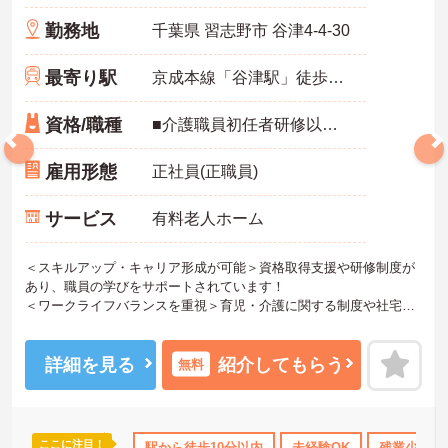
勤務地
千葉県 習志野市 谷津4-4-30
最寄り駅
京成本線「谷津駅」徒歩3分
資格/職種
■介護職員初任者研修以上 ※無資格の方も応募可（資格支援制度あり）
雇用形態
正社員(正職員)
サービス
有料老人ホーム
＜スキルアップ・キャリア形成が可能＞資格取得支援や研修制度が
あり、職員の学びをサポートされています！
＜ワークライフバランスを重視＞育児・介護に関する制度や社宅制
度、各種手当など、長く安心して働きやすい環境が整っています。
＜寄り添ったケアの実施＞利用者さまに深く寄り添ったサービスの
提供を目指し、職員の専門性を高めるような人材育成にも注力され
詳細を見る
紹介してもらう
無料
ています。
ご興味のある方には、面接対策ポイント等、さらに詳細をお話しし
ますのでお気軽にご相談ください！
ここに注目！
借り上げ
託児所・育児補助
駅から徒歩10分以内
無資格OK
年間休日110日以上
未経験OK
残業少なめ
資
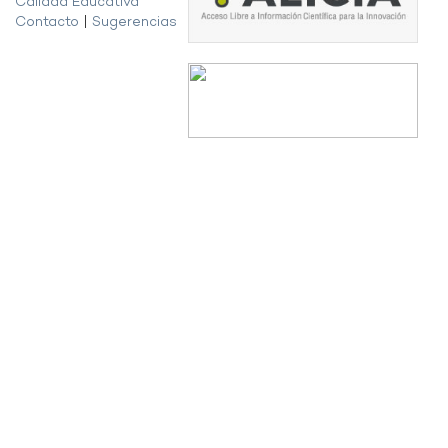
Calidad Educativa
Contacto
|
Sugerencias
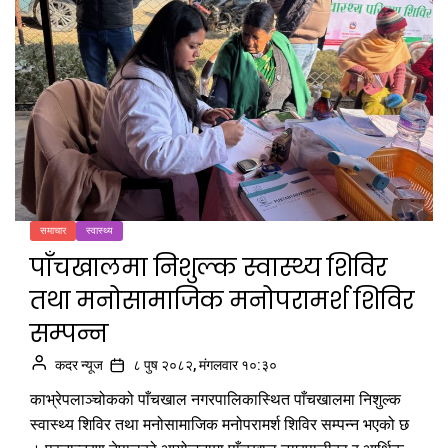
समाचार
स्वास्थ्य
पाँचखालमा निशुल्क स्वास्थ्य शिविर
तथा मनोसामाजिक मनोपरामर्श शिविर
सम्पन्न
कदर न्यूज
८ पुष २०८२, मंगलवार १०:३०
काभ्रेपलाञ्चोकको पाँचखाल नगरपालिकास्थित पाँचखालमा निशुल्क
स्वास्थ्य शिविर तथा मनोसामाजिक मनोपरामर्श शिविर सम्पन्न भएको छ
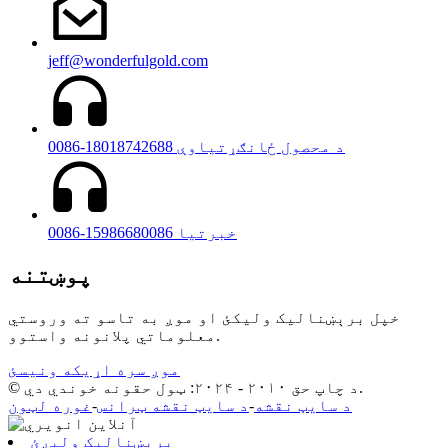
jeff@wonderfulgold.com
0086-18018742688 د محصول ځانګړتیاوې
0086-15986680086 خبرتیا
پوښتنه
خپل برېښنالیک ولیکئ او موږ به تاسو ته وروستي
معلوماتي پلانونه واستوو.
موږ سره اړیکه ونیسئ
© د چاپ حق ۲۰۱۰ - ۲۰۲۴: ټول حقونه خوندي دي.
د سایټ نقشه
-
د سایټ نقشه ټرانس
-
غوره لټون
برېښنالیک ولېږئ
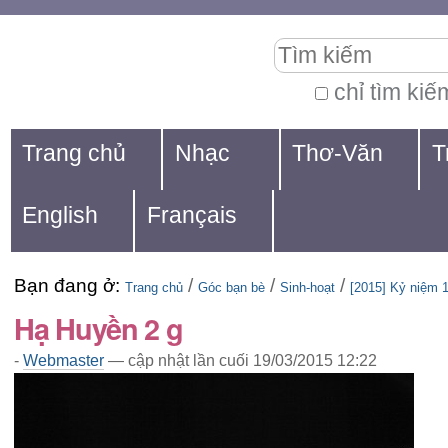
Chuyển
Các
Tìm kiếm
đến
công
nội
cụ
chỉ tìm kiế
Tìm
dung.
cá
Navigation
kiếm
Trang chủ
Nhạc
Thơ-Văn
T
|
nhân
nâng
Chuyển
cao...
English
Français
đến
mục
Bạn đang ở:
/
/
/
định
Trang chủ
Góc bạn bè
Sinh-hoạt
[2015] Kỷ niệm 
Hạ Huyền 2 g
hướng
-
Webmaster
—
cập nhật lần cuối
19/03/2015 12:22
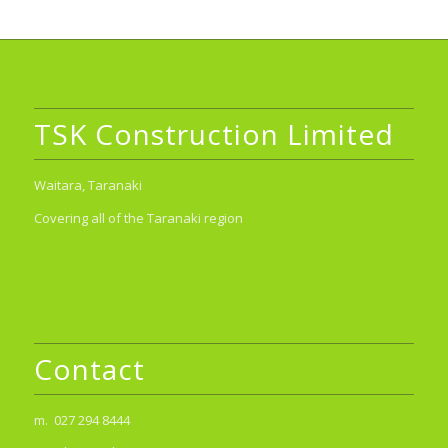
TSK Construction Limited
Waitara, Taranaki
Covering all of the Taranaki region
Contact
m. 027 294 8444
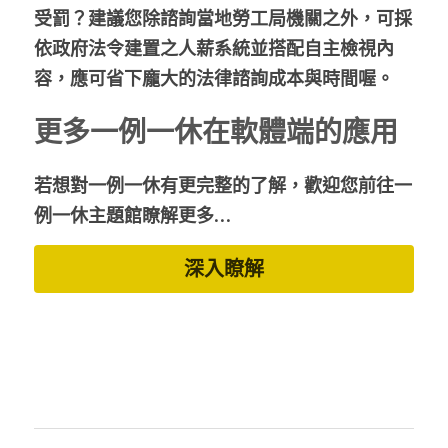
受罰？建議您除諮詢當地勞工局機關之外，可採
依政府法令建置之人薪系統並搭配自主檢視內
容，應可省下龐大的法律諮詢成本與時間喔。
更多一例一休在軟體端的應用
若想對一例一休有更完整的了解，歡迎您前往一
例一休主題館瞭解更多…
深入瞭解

* * * * * * * * *

• [What to do] Render every line above as a JSON list of strings, one string per line, leaving out blank lines and the picture markers.

• [Task answer]
[
  "勤務地",
  "千葉県 習志野市 谷津4-4-30",
  "最寄り駅",
  "京成本線「谷津駅」徒歩3分",
  "資格/職種",
  "■介護職員初任者研修以上 ※無資格の方も応募可（資格支援制度あり）",
  "雇用形態",
  "正社員(正職員)",
  "サービス",
  "有料老人ホーム",
  "＜スキルアップ・キャリア形成が可能＞資格取得支援や研修制度が",
  "あり、職員の学びをサポートされています！",
  "＜ワークライフバランスを重視＞育児・介護に関する制度や社宅制",
  "度、各種手当など、長く安心して働きやすい環境が整っています。",
  "＜寄り添ったケアの実施＞利用者さまに深く寄り添ったサービスの",
  "提供を目指し、職員の専門性を高めるような人材育成にも注力され",
  "詳細を見る",
  "紹介してもらう",
  "無料",
  "ています。",
  "ご興味のある方には、面接対策ポイント等、さらに詳細をお話しし",
  "ますのでお気軽にご相談ください！",
  "ここに注目！",
  "借り上げ",
  "託児所・育児補助",
  "駅から徒歩10分以内",
  "無資格OK",
  "年間休日110日以上",
  "未経験OK",
  "残業少なめ",
  "資",
  "Calidad Educativa",
  "Contacto",
  "|",
  "Sugerencias",
  "समाचार",
  "स्वास्थ्य",
  "पाँचखालमा निशुल्क स्वास्थ्य शिविर",
  "तथा मनोसामाजिक मनोपरामर्श शिविर",
  "सम्पन्न",
  "कदर न्यूज",
  "८ पुष २०८२, मंगलवार १०:३०",
  "काभ्रेपलाञ्चोकको पाँचखाल नगरपालिकास्थित पाँचखालमा निशुल्क",
  "स्वास्थ्य शिविर तथा मनोसामाजिक मनोपरामर्श शिविर सम्पन्न भएको छ",
  "jeff@wonderfulgold.com",
  "0086-18018742688 د محصول ځانګړتیاوې",
  "0086-15986680086 خبرتیا",
  "پوښتنه",
  "خپل برېښنالیک ولیکئ او موږ به تاسو ته وروستي",
  "معلوماتي پلانونه واستوو.",
  "موږ سره اړیکه ونیسئ",
  "© د چاپ حق ۲۰۱۰ - ۲۰۲۴: ټول حقونه خوندي دي.",
  "د سایټ نقشه",
  "-",
  "د سایټ نقشه ټرانس",
  "-",
  "غوره لټون",
  "برېښنالیک ولېږئ",
  "Chuyển",
  "Các",
  "Tìm kiếm",
  "đến",
  "công",
  "nội",
  "cụ",
  "chỉ tìm kiế",
  "Tìm",
  "dung.",
  "cá",
  "Navigation",
  "kiếm",
  "Trang chủ",
  "Nhạc",
  "Thơ-Văn",
  "T",
  "|",
  "nhân",
  "nâng",
  "Chuyển",
  "cao...",
  "English",
  "Français",
  "đến",
  "mục",
  "Bạn đang ở:",
  "/",
  "/",
  "/",
  "định",
  "Trang chủ",
  "Góc bạn bè",
  "Sinh-hoạt",
  "[2015] Kỷ niệm ",
  "Hạ Huyền 2 g",
  "hướng",
  "-",
  "Webmaster",
  "—",
  "cập nhật lần cuối",
  "19/03/2015 12:22",
  "TSK Construction Limited",
  "Waitara, Taranaki",
  "Covering all of the Taranaki region",
  "Contact",
  "m. 027 294 8444",
  "受罰？建議您除諮詢當地勞工局機關之外，可採",
  "依政府法令建置之人薪系統並搭配自主檢視內",
  "容，應可省下龐大的法律諮詢成本與時間喔。",
  "更多一例一休在軟體端的應用",
  "若想對一例一休有更完整的了解，歡迎您前往一",
  "例一休主題館瞭解更多…",
  "深入瞭解"
]